§ BRIEF: Go through the entries one line at a time, and gather every line that has the word "Adhesive".

§ INFORMATION GIVEN:
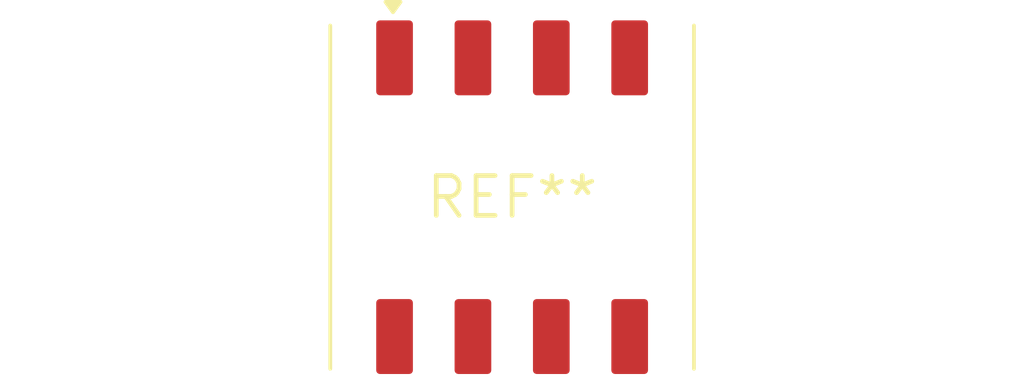
<source format=kicad_pcb>
(kicad_pcb (version 20240108) (generator pcbnew)

  (general
    (thickness 1.6)
  )

  (paper "A4")
  (layers
    (0 "F.Cu" signal)
    (31 "B.Cu" signal)
    (32 "B.Adhes" user "B.Adhesive")
    (33 "F.Adhes" user "F.Adhesive")
    (34 "B.Paste" user)
    (35 "F.Paste" user)
    (36 "B.SilkS" user "B.Silkscreen")
    (37 "F.SilkS" user "F.Silkscreen")
    (38 "B.Mask" user)
    (39 "F.Mask" user)
    (40 "Dwgs.User" user "User.Drawings")
    (41 "Cmts.User" user "User.Comments")
    (42 "Eco1.User" user "User.Eco1")
    (43 "Eco2.User" user "User.Eco2")
    (44 "Edge.Cuts" user)
    (45 "Margin" user)
    (46 "B.CrtYd" user "B.Courtyard")
    (47 "F.CrtYd" user "F.Courtyard")
    (48 "B.Fab" user)
    (49 "F.Fab" user)
    (50 "User.1" user)
    (51 "User.2" user)
    (52 "User.3" user)
    (53 "User.4" user)
    (54 "User.5" user)
    (55 "User.6" user)
    (56 "User.7" user)
    (57 "User.8" user)
    (58 "User.9" user)
  )

  (setup
    (pad_to_mask_clearance 0)
    (pcbplotparams
      (layerselection 0x00010fc_ffffffff)
      (plot_on_all_layers_selection 0x0000000_00000000)
      (disableapertmacros false)
      (usegerberextensions false)
      (usegerberattributes false)
      (usegerberadvancedattributes false)
      (creategerberjobfile false)
      (dashed_line_dash_ratio 12.000000)
      (dashed_line_gap_ratio 3.000000)
      (svgprecision 4)
      (plotframeref false)
      (viasonmask false)
      (mode 1)
      (useauxorigin false)
      (hpglpennumber 1)
      (hpglpenspeed 20)
      (hpglpendiameter 15.000000)
      (dxfpolygonmode false)
      (dxfimperialunits false)
      (dxfusepcbnewfont false)
      (psnegative false)
      (psa4output false)
      (plotreference false)
      (plotvalue false)
      (plotinvisibletext false)
      (sketchpadsonfab false)
      (subtractmaskfromsilk false)
      (outputformat 1)
      (mirror false)
      (drillshape 1)
      (scaleselection 1)
      (outputdirectory "")
    )
  )

  (net 0 "")

  (footprint "Transformer_Wurth_WE-AGDT-EP7" (layer "F.Cu") (at 0 0))

)

</source>
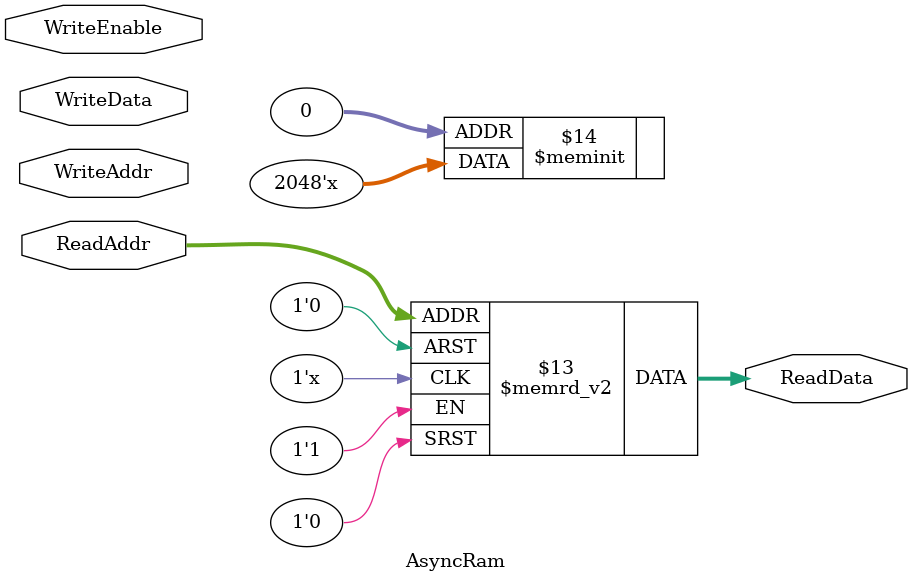
<source format=v>

/*Asynchronous RAM module for simulation, similar in interface with Syncronous RAM
*/
module AsyncRam(
	//WriteFlag
	WriteEnable,
	//Adress/Data register
	ReadAddr,
	WriteAddr,
	WriteData,
	ReadData
);	
	input wire WriteEnable;

	parameter WORD_WIDTH = 8;
	parameter ADDR_WIDTH = 8;
	`define RAM_DEPTH (1 << ADDR_WIDTH)
	
	input wire	[ ADDR_WIDTH-1:0 ] ReadAddr;
	input wire	[ ADDR_WIDTH-1:0 ] WriteAddr;
	input wire	[ WORD_WIDTH-1:0 ] WriteData;
	output reg	[ WORD_WIDTH-1:0 ] ReadData;
		
	//Actual variable containing memory array
	reg [ WORD_WIDTH-1:0 ] data [ 0:`RAM_DEPTH ];
	
	//Note that overall simulation performance depends on this sensivity list
	//Syncronous read/write
	always @(ReadAddr or WriteAddr or WriteEnable) begin
		//Read data every clock
		ReadData <= data[ ReadAddr ];
		//Write data only if WriteEnable flag is set
		if (WriteEnable) begin
			data[ WriteAddr ] <= WriteData;
		end
	end
endmodule
</source>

§ ANSWER TO THE PROBLEM:
    (32 "B.Adhes" user "B.Adhesive")
    (33 "F.Adhes" user "F.Adhesive")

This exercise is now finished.